* Task goal *
Copy every line of the items below character for character, keeping them in their original order.

Dataset items
+++

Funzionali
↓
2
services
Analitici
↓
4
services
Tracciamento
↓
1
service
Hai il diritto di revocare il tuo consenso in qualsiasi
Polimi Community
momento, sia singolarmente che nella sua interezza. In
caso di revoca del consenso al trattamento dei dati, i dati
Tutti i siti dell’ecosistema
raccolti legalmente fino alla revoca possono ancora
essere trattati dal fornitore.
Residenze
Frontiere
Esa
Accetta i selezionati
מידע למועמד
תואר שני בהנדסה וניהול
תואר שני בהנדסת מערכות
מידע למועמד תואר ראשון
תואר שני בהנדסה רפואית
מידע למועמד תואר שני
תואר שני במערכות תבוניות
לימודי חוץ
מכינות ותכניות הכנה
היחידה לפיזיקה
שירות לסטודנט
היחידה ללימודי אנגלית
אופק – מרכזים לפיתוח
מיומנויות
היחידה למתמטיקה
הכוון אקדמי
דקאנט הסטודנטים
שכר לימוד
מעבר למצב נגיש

+++

* Exercise output *
Funzionali
↓
2
services
Analitici
↓
4
services
Tracciamento
↓
1
service
Hai il diritto di revocare il tuo consenso in qualsiasi
Polimi Community
momento, sia singolarmente che nella sua interezza. In
caso di revoca del consenso al trattamento dei dati, i dati
Tutti i siti dell’ecosistema
raccolti legalmente fino alla revoca possono ancora
essere trattati dal fornitore.
Residenze
Frontiere
Esa
Accetta i selezionati
מידע למועמד
תואר שני בהנדסה וניהול
תואר שני בהנדסת מערכות
מידע למועמד תואר ראשון
תואר שני בהנדסה רפואית
מידע למועמד תואר שני
תואר שני במערכות תבוניות
לימודי חוץ
מכינות ותכניות הכנה
היחידה לפיזיקה
שירות לסטודנט
היחידה ללימודי אנגלית
אופק – מרכזים לפיתוח
מיומנויות
היחידה למתמטיקה
הכוון אקדמי
דקאנט הסטודנטים
שכר לימוד
מעבר למצב נגיש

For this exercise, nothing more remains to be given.